#### DIRECTIONS FOR THIS TASK
Would you transcribe all of the data exactly, down to the last character?

-------- PROVIDED RECORDS --------

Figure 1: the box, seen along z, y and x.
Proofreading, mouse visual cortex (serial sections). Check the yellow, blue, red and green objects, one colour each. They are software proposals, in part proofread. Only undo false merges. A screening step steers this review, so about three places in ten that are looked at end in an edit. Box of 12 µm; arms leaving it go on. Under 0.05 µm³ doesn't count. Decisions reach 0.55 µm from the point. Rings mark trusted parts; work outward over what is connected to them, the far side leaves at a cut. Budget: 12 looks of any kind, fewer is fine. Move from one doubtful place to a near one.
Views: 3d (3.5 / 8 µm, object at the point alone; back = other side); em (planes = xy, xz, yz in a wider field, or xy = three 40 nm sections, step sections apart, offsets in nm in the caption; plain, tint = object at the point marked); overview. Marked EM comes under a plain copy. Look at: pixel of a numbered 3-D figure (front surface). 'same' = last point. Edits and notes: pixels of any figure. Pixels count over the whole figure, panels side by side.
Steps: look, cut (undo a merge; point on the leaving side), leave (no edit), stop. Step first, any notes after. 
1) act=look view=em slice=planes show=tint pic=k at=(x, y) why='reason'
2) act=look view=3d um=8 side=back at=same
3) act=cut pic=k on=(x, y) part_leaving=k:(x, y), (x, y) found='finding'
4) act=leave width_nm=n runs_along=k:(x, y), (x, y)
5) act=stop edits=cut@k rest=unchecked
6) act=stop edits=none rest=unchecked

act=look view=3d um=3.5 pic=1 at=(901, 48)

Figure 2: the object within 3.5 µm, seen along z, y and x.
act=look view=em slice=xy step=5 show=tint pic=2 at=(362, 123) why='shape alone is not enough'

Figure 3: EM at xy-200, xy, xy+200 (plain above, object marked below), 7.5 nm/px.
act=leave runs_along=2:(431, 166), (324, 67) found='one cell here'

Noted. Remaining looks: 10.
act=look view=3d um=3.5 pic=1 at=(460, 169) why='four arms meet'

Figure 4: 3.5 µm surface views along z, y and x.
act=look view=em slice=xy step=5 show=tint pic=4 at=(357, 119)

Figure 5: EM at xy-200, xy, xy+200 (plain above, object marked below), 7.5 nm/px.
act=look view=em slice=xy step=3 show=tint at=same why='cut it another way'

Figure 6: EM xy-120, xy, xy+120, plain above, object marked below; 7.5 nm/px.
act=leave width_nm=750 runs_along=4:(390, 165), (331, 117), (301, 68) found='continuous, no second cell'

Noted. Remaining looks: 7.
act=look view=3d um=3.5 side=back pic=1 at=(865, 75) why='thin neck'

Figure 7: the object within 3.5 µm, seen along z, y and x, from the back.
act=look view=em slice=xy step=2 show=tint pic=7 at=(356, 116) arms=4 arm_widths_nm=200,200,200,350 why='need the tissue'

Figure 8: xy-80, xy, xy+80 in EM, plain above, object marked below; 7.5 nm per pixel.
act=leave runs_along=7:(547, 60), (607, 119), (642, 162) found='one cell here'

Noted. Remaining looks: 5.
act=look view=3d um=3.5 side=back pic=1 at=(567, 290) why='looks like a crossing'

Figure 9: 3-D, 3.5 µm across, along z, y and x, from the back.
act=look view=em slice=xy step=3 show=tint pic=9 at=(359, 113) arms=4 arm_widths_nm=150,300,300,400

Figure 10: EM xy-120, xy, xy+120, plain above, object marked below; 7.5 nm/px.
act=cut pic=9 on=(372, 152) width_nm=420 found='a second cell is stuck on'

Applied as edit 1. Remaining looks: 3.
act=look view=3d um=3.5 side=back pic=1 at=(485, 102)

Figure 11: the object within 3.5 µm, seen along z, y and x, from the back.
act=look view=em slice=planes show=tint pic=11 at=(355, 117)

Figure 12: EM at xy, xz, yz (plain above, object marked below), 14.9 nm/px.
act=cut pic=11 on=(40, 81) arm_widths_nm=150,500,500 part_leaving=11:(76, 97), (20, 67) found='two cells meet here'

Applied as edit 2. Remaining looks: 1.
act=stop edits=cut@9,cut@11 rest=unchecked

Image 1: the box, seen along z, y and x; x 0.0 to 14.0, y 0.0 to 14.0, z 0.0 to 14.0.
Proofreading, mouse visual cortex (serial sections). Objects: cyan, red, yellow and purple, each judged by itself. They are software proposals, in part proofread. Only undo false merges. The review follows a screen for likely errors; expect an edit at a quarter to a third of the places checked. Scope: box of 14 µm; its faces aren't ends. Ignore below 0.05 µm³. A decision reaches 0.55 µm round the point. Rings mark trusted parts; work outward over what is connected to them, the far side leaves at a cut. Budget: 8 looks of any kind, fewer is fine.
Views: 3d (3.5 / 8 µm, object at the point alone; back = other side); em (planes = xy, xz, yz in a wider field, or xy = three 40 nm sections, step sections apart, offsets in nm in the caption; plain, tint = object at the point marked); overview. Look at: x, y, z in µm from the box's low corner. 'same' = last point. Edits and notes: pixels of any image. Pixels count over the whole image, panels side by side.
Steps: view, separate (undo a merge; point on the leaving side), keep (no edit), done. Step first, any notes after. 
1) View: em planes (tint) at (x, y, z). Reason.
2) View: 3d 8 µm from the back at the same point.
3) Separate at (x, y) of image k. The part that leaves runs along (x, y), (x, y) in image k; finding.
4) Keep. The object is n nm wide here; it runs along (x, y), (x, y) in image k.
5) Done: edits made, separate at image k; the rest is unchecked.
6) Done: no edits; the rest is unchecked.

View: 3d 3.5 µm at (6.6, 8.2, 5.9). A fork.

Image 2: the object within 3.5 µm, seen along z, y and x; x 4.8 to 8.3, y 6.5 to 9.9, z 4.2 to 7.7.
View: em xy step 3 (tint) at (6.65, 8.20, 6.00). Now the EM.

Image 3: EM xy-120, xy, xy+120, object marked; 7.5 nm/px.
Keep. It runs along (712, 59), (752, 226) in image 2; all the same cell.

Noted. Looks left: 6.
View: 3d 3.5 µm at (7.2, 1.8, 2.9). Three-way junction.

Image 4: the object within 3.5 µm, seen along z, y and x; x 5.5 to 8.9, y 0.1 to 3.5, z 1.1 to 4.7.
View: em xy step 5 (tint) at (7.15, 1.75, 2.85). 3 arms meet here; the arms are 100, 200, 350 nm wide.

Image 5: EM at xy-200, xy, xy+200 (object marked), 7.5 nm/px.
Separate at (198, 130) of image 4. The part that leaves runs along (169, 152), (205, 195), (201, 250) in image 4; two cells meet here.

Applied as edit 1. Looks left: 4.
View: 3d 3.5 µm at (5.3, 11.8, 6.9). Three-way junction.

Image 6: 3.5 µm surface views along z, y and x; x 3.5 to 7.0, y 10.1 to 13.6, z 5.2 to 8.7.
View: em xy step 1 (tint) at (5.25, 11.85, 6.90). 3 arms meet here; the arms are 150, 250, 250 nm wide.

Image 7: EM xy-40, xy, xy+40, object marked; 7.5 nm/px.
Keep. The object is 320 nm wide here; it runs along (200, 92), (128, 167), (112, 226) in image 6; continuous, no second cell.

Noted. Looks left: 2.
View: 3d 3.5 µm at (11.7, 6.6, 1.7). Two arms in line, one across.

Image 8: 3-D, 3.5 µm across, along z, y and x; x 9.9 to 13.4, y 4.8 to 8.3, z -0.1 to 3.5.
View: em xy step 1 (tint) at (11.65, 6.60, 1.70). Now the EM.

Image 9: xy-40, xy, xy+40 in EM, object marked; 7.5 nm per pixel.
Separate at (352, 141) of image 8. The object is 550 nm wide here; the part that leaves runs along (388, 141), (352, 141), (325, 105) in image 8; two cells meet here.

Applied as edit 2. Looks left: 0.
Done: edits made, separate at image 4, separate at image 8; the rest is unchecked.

--------

#### ANSWER TO THIS PROBLEM
Figure 1: the box, seen along z, y and x.
Proofreading, mouse visual cortex (serial sections). Check the yellow, blue, red and green objects, one colour each. They are software proposals, in part proofread. Only undo false merges. A screening step steers this review, so about three places in ten that are looked at end in an edit. Box of 12 µm; arms leaving it go on. Under 0.05 µm³ doesn't count. Decisions reach 0.55 µm from the point. Rings mark trusted parts; work outward over what is connected to them, the far side leaves at a cut. Budget: 12 looks of any kind, fewer is fine. Move from one doubtful place to a near one.
Views: 3d (3.5 / 8 µm, object at the point alone; back = other side); em (planes = xy, xz, yz in a wider field, or xy = three 40 nm sections, step sections apart, offsets in nm in the caption; plain, tint = object at the point marked); overview. Marked EM comes under a plain copy. Look at: pixel of a numbered 3-D figure (front surface). 'same' = last point. Edits and notes: pixels of any figure. Pixels count over the whole figure, panels side by side.
Steps: look, cut (undo a merge; point on the leaving side), leave (no edit), stop. Step first, any notes after. 
1) act=look view=em slice=planes show=tint pic=k at=(x, y) why='reason'
2) act=look view=3d um=8 side=back at=same
3) act=cut pic=k on=(x, y) part_leaving=k:(x, y), (x, y) found='finding'
4) act=leave width_nm=n runs_along=k:(x, y), (x, y)
5) act=stop edits=cut@k rest=unchecked
6) act=stop edits=none rest=unchecked

act=look view=3d um=3.5 pic=1 at=(901, 48)

Figure 2: the object within 3.5 µm, seen along z, y and x.
act=look view=em slice=xy step=5 show=tint pic=2 at=(362, 123) why='shape alone is not enough'

Figure 3: EM at xy-200, xy, xy+200 (plain above, object marked below), 7.5 nm/px.
act=leave runs_along=2:(431, 166), (324, 67) found='one cell here'

Noted. Remaining looks: 10.
act=look view=3d um=3.5 pic=1 at=(460, 169) why='four arms meet'

Figure 4: 3.5 µm surface views along z, y and x.
act=look view=em slice=xy step=5 show=tint pic=4 at=(357, 119)

Figure 5: EM at xy-200, xy, xy+200 (plain above, object marked below), 7.5 nm/px.
act=look view=em slice=xy step=3 show=tint at=same why='cut it another way'

Figure 6: EM xy-120, xy, xy+120, plain above, object marked below; 7.5 nm/px.
act=leave width_nm=750 runs_along=4:(390, 165), (331, 117), (301, 68) found='continuous, no second cell'

Noted. Remaining looks: 7.
act=look view=3d um=3.5 side=back pic=1 at=(865, 75) why='thin neck'

Figure 7: the object within 3.5 µm, seen along z, y and x, from the back.
act=look view=em slice=xy step=2 show=tint pic=7 at=(356, 116) arms=4 arm_widths_nm=200,200,200,350 why='need the tissue'

Figure 8: xy-80, xy, xy+80 in EM, plain above, object marked below; 7.5 nm per pixel.
act=leave runs_along=7:(547, 60), (607, 119), (642, 162) found='one cell here'

Noted. Remaining looks: 5.
act=look view=3d um=3.5 side=back pic=1 at=(567, 290) why='looks like a crossing'

Figure 9: 3-D, 3.5 µm across, along z, y and x, from the back.
act=look view=em slice=xy step=3 show=tint pic=9 at=(359, 113) arms=4 arm_widths_nm=150,300,300,400

Figure 10: EM xy-120, xy, xy+120, plain above, object marked below; 7.5 nm/px.
act=cut pic=9 on=(372, 152) width_nm=420 found='a second cell is stuck on'

Applied as edit 1. Remaining looks: 3.
act=look view=3d um=3.5 side=back pic=1 at=(485, 102)

Figure 11: the object within 3.5 µm, seen along z, y and x, from the back.
act=look view=em slice=planes show=tint pic=11 at=(355, 117)

Figure 12: EM at xy, xz, yz (plain above, object marked below), 14.9 nm/px.
act=cut pic=11 on=(40, 81) arm_widths_nm=150,500,500 part_leaving=11:(76, 97), (20, 67) found='two cells meet here'

Applied as edit 2. Remaining looks: 1.
act=stop edits=cut@9,cut@11 rest=unchecked

Image 1: the box, seen along z, y and x; x 0.0 to 14.0, y 0.0 to 14.0, z 0.0 to 14.0.
Proofreading, mouse visual cortex (serial sections). Objects: cyan, red, yellow and purple, each judged by itself. They are software proposals, in part proofread. Only undo false merges. The review follows a screen for likely errors; expect an edit at a quarter to a third of the places checked. Scope: box of 14 µm; its faces aren't ends. Ignore below 0.05 µm³. A decision reaches 0.55 µm round the point. Rings mark trusted parts; work outward over what is connected to them, the far side leaves at a cut. Budget: 8 looks of any kind, fewer is fine.
Views: 3d (3.5 / 8 µm, object at the point alone; back = other side); em (planes = xy, xz, yz in a wider field, or xy = three 40 nm sections, step sections apart, offsets in nm in the caption; plain, tint = object at the point marked); overview. Look at: x, y, z in µm from the box's low corner. 'same' = last point. Edits and notes: pixels of any image. Pixels count over the whole image, panels side by side.
Steps: view, separate (undo a merge; point on the leaving side), keep (no edit), done. Step first, any notes after. 
1) View: em planes (tint) at (x, y, z). Reason.
2) View: 3d 8 µm from the back at the same point.
3) Separate at (x, y) of image k. The part that leaves runs along (x, y), (x, y) in image k; finding.
4) Keep. The object is n nm wide here; it runs along (x, y), (x, y) in image k.
5) Done: edits made, separate at image k; the rest is unchecked.
6) Done: no edits; the rest is unchecked.

View: 3d 3.5 µm at (6.6, 8.2, 5.9). A fork.

Image 2: the object within 3.5 µm, seen along z, y and x; x 4.8 to 8.3, y 6.5 to 9.9, z 4.2 to 7.7.
View: em xy step 3 (tint) at (6.65, 8.20, 6.00). Now the EM.

Image 3: EM xy-120, xy, xy+120, object marked; 7.5 nm/px.
Keep. It runs along (712, 59), (752, 226) in image 2; all the same cell.

Noted. Looks left: 6.
View: 3d 3.5 µm at (7.2, 1.8, 2.9). Three-way junction.

Image 4: the object within 3.5 µm, seen along z, y and x; x 5.5 to 8.9, y 0.1 to 3.5, z 1.1 to 4.7.
View: em xy step 5 (tint) at (7.15, 1.75, 2.85). 3 arms meet here; the arms are 100, 200, 350 nm wide.

Image 5: EM at xy-200, xy, xy+200 (object marked), 7.5 nm/px.
Separate at (198, 130) of image 4. The part that leaves runs along (169, 152), (205, 195), (201, 250) in image 4; two cells meet here.

Applied as edit 1. Looks left: 4.
View: 3d 3.5 µm at (5.3, 11.8, 6.9). Three-way junction.

Image 6: 3.5 µm surface views along z, y and x; x 3.5 to 7.0, y 10.1 to 13.6, z 5.2 to 8.7.
View: em xy step 1 (tint) at (5.25, 11.85, 6.90). 3 arms meet here; the arms are 150, 250, 250 nm wide.

Image 7: EM xy-40, xy, xy+40, object marked; 7.5 nm/px.
Keep. The object is 320 nm wide here; it runs along (200, 92), (128, 167), (112, 226) in image 6; continuous, no second cell.

Noted. Looks left: 2.
View: 3d 3.5 µm at (11.7, 6.6, 1.7). Two arms in line, one across.

Image 8: 3-D, 3.5 µm across, along z, y and x; x 9.9 to 13.4, y 4.8 to 8.3, z -0.1 to 3.5.
View: em xy step 1 (tint) at (11.65, 6.60, 1.70). Now the EM.

Image 9: xy-40, xy, xy+40 in EM, object marked; 7.5 nm per pixel.
Separate at (352, 141) of image 8. The object is 550 nm wide here; the part that leaves runs along (388, 141), (352, 141), (325, 105) in image 8; two cells meet here.

Applied as edit 2. Looks left: 0.
Done: edits made, separate at image 4, separate at image 8; the rest is unchecked.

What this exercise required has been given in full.